Friday 23 December 2011

urban archaeology

My Melbourne friends have forwarded this photo taken in the gents at the John Curtin pub.

Thursday 22 December 2011

mince pies


I’ve missed the last two Crossing the Line readings but caught the last for the year at The Apple Tree on Wednesday. The readers were Lucy Harvest Clarke who read from Silveronda (if p then q, 2009) and from work forthcoming from Knives, Forks & Spoons press. Martin Corless-Smith, visiting from Idaho, read from English Fragments: A Brief History of the Soul  (Fence Books, 2010) and a more recent book of ‘Roman’ and ‘Russian’ poems. Jeff Hilson is now filming as well as recording these readings. Fortunately there was enough extension lead to reach the solitary outlet. The mince pies came courtesy of a well-known supermarket chain.

## Given records:

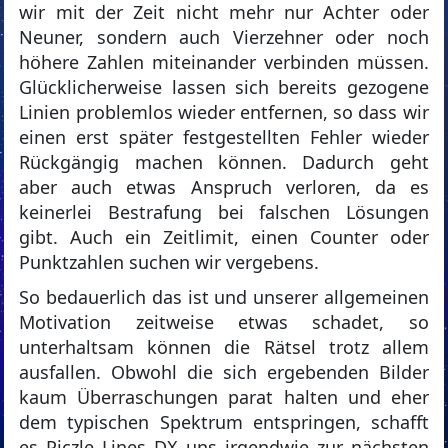
wir mit der Zeit nicht mehr nur Achter oder
Neuner, sondern auch Vierzehner oder noch
höhere Zahlen miteinander verbinden müssen.
Glücklicherweise lassen sich bereits gezogene
Linien problemlos wieder entfernen, so dass wir
einen erst später festgestellten Fehler wieder
Rückgängig machen können. Dadurch geht
aber auch etwas Anspruch verloren, da es
keinerlei Bestrafung bei falschen Lösungen
gibt. Auch ein Zeitlimit, einen Counter oder
Punktzahlen suchen wir vergebens.
So bedauerlich das ist und unserer allgemeinen
Motivation zeitweise etwas schadet, so
unterhaltsam können die Rätsel trotz allem
ausfallen. Obwohl die sich ergebenden Bilder
kaum Überraschungen parat halten und eher
dem typischen Spektrum entspringen, schafft
es Piczle Lines DX uns irgendwie zur nächsten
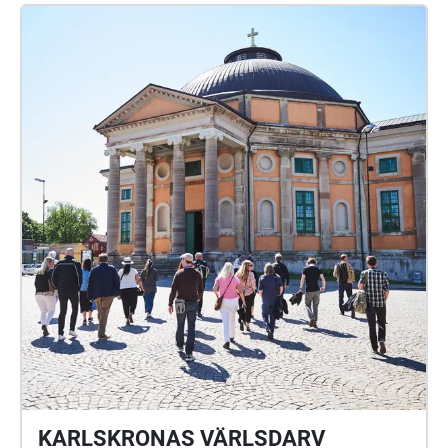
KARLSKRONAS VÄRLSDARV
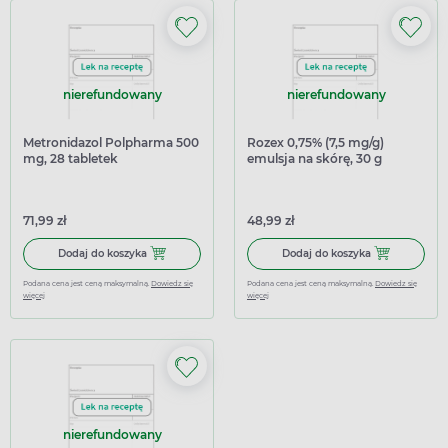
nierefundowany
nierefundowany
Metronidazol Polpharma 500
Rozex 0,75% (7,5 mg/g)
mg, 28 tabletek
emulsja na skórę, 30 g
71,99 zł
48,99 zł
Dodaj do koszyka Metronidazol Polpharma 500 mg, 28 tab
Dodaj do koszy
Dodaj do koszyka
Dodaj do koszyka
Podana cena jest ceną maksymalną.
Dowiedz się
Podana cena jest ceną maksymalną.
Dowiedz się
więcej
więcej
nierefundowany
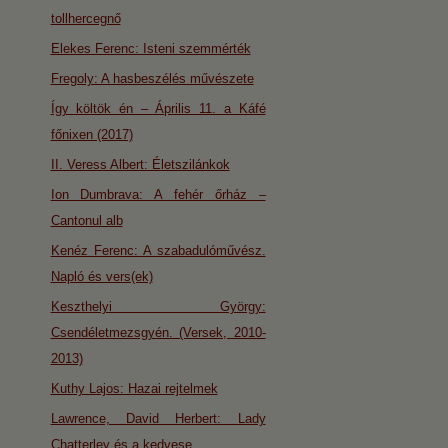
tollhercegnő
Elekes Ferenc: Isteni szemmérték
Fregoly: A hasbeszélés művészete
Így költök én – Április 11. a Káfé
főnixen (2017)
II. Veress Albert: Életszilánkok
Ion Dumbrava: A fehér őrház –
Cantonul alb
Kenéz Ferenc: A szabadulóművész.
Napló és vers(ek)
Keszthelyi György:
Csendéletmezsgyén. (Versek, 2010-
2013)
Kuthy Lajos: Hazai rejtelmek
Lawrence, David Herbert: Lady
Chatterley és a kedvese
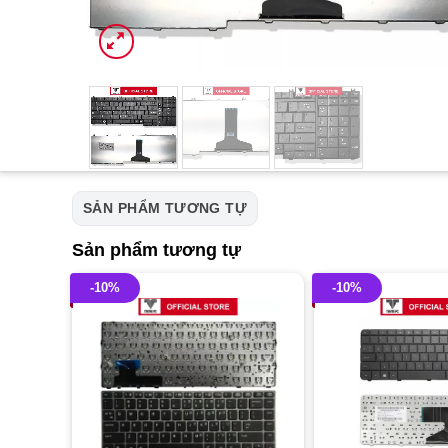
SẢN PHẨM TƯƠNG TỰ
Sản phẩm tương tự
-10%
-10%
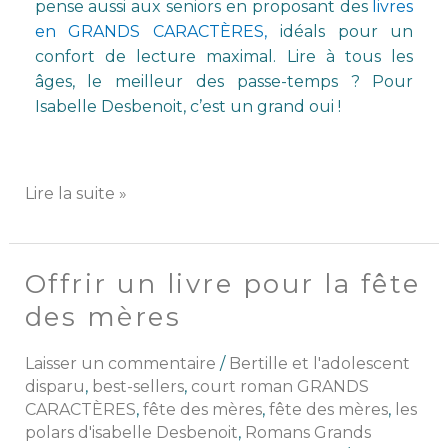
pense aussi aux seniors en proposant des
livres
en GRANDS CARACTÈRES,
idéals pour un
confort de lecture maximal.
Lire à tous les
âges, le meilleur des passe-temps ? Pour
Isabelle Desbenoit, c’est un grand oui !
Lire la suite »
Offrir un livre pour la fête
Offrir
un
des mères
livre
pour
Laisser un commentaire
/
Bertille et l'adolescent
la
disparu
,
best-sellers
,
court roman GRANDS
fête
CARACTÈRES
,
fête des mères
,
fête des mères
,
les
des
polars d'isabelle Desbenoit
,
Romans Grands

## Using the information:
A – Translate this sentence from the blog post into Spanish: "Jeff Hilson is now filming as well as recording these readings."
B – In the listing, swap "Ferenc" for "Péter" in the part that opens with the line containing "tollhercegnő" and closes with the line containing "Napló és vers(ek)". Give back only those lines, with nothing else altered.

## Your written answers:
A – Jeff Hilson ahora filma, además de grabar, estas lecturas.

B –
tollhercegnő
Elekes Péter: Isteni szemmérték
Fregoly: A hasbeszélés művészete
Így költök én – Április 11. a Káfé
főnixen (2017)
II. Veress Albert: Életszilánkok
Ion Dumbrava: A fehér őrház –
Cantonul alb
Kenéz Péter: A szabadulóművész.
Napló és vers(ek)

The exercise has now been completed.